Epic and dramatic poetry belong to objective or impersonal poetry. While in lyric poetry, the poet looks into his heart to write, and even draws the outer world down into himself and steeps it in his own emotions; in objective poetry, he projects himself into the life without. In lyric poetry, the poet expresses himself immediately and directly, while in objective poetry, the poet reveals himself indirectly through what he represents and creates.
But in objective poetry, the poet is not intrusive; the poet remains more or less in the background. But in lyrical poetry the poet is very much in the foreground and is self-intrusive. He speaks in his own person and impresses us with his own thoughts, feelings and moods. But in objective poetry, the poet creates characters and situations and speaks out their thoughts and emotions with detachment. His interpretation of life gleams forth through the impersonal forms that he creates. Such impersonal poetry falls into two groups-narrative poetry and dramatic poetry.
A narrative poem is one that tells a story. There are different types of poetry. The two basic types are epic and ballad. Metrical romance is considered a third basic type. Story telling in verse form is thought to have its beginning in the chanting of myth relating to ritual. Both ballad and epic were originally sung or chanted. It was usually accompanied by a musical instrument, the function of which was to maintain the poetry rhythm of the line and of composition. The ballad is a short story in verse and it is mainly occupied with the narration of tales of adventure, fighting and valour. Many of these ballads have immense dramatic power and wonderful metrical skill.
The epic has a larger canvas, a greater variety of characters, elevation of style and sustained narrative power. Many poets of the nineteenth century had a shot at narrative poetry. Thomas Percy’s Reliques of Ancient English Poetry marks the revival of ancient ballad poetry, Sir Walter Scott’s The Lay of the Last Minstrel, The Lay of the Lake, Marmion are good narrative poems. Samuel Taylor Coleridge’s The Rime of the Ancient Mariner, Christabel, Wordsworth’s Michael, The Prelude, Byron’s Childe Harold’s Pilgrimage, Keats’ The Eve of St. Agnes, Tennyson’s Idylls of the King are good examples of modern narrative poetry.

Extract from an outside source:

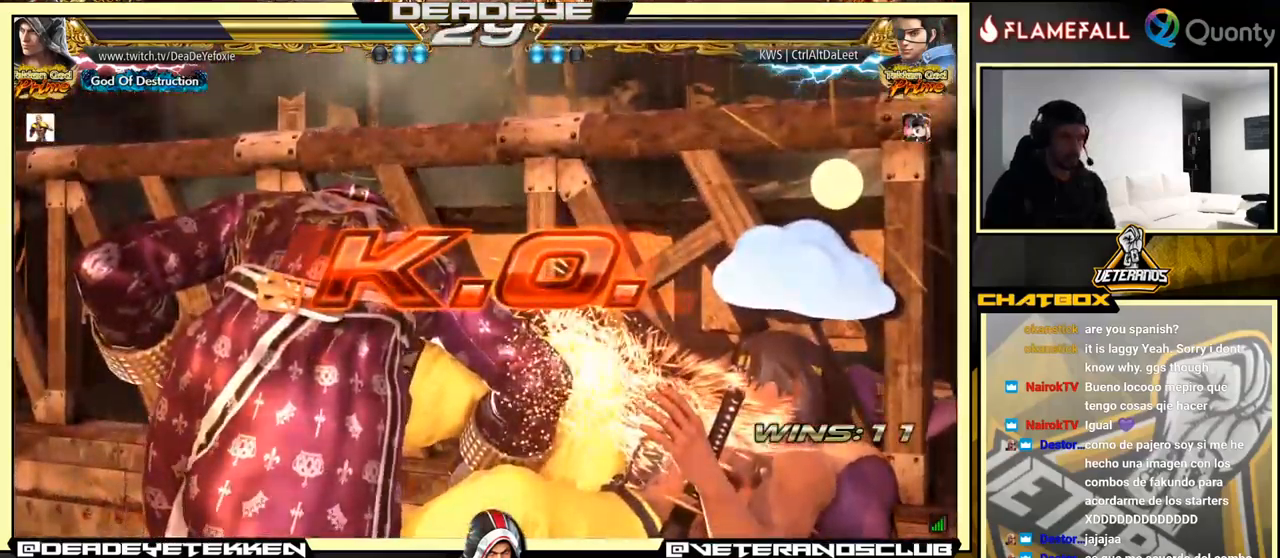
{"buttons": [], "left_stick": "center", "events": []}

Dramatic poetry is to be distinguished from the drama proper. Browning excelled in writing dramatic poetry in which a character is depicted under the impact of an intense situation. The character speaks out his mind under the stress of the situation. A background is etched and the character is revealed through his self-communings. Robert Browning’s The Last Ride Together, Rabbi Ben Ezra, My Last Duchess, Tennyson’s Ulysses are examples of dramatic poetry. Here the poet creates characters and depicts them with detachment. The poet does not intrude on the poem. But it has all the ingredients of poetry–music, rhyme, images and pictures. Shakespeare’s plays have good dramatic poetry.
The limits of categories shift from generation to generation. The poetic categories such as lyric, narrative and dramatic are not wholly fixed. The 20th century has prized the dramatic highly: thus its emphasis is to show rather than tell. According to modern critics like Hume, T. S. Eliot, etc, all arts aim at objectification of feelings. Thus arts are impersonal because they seek to obliterate the personality of the author from the works. Modern poets speak through interior monologues or assume masks. T. S. Eliot pleads for the extinction of personality and dramatization of poetry. The image pattern, words and expressions, according to this theory are important. The poet’s reading of life is rendered in objective terms-his set of values are embodied and dramatized in the poem’s evolving meanings, imagery and symbolic action.